David Cameron, Ed Miliband and Nick Clegg have signed a cross-party commitment to increase efforts to tackle climate change, regardless of the General Election result in May.

David Cameron, Ed Miliband and Nick Clegg have signed a cross-party commitment to increase efforts to tackle climate change, regardless of the General Election result in May.

The agreement, brokered by Green Alliance and a number of other NGOs, commits the UK’s three major parties to:

  • Seek a fair, strong and legally binding global climate deal in the crucial UN climate negotiations in Paris in December
  • Work together to agree UK carbon budgets in accordance with the Climate Change Act
  • Accelerate the transition to a competitive, energy efficient low carbon economy
  • End the use of unabated coal for power generation.

‘Good place for business’

The joint statement of intent from all three party leaders was well received by industry, with Unilever chief executive, Paul Polman, arguing that its importance “cannot be overstated”.

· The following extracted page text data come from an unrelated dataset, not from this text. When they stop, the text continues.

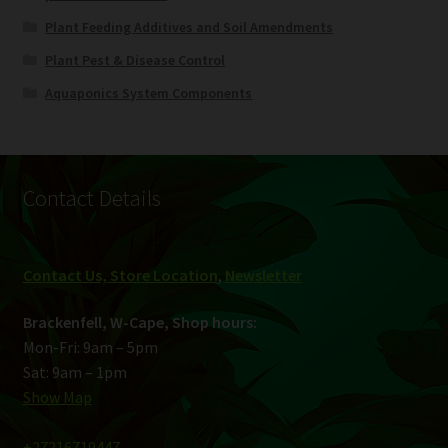
Plant Feeding Additives and Soil Amendments
Plant Pest & Disease Control
Aquaponics System Components
Contact Details
Contact Us, Store Location
,
Newsletter
Brackenfell, W-Cape, Shop hours:
Mon-Fri: 9am – 5pm
Sat: 9am – 1pm
Show Map
+27216719447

Juergen Maier, chief executive at Siemens, called it a “major economic opportunity”.

“A consistent UK policy framework was a crucial factor in Siemen’s decision [in April 2014] to make a multi-million pound investment in wind turbine production and installation facilities in Hull”, he said.

“This demonstration of cross-party support sends a clear message that the UK remains a good place for global companies to do low carbon business.”

Phasing out coal

The pledge to phase out coal is being seen is particularly notable for the green energy industry, given that no political party had explicitly committed to do so until now. 

Former Liberal Democrat leader, Lord Ashdown, said that businesses and investors should treat the agreement as “reassurance that the UK will remain on its current path to decarbonise its economy irrespective of who wins the election.”

UN negotiations

The cross-party agreement comes shortly after the close of 2015’s first international climate summit, in Geneva, in the lead up to December’s UN climate negotiations in Paris

On the prospects for a global climate deal in Paris, energy and climate secretary, Ed Davey, said there would be no “backsliding” from any party after May’s election.

“I am ever more confident that we will emerge from Paris with a comprehensive agreement that all [countries] will sign”, he said.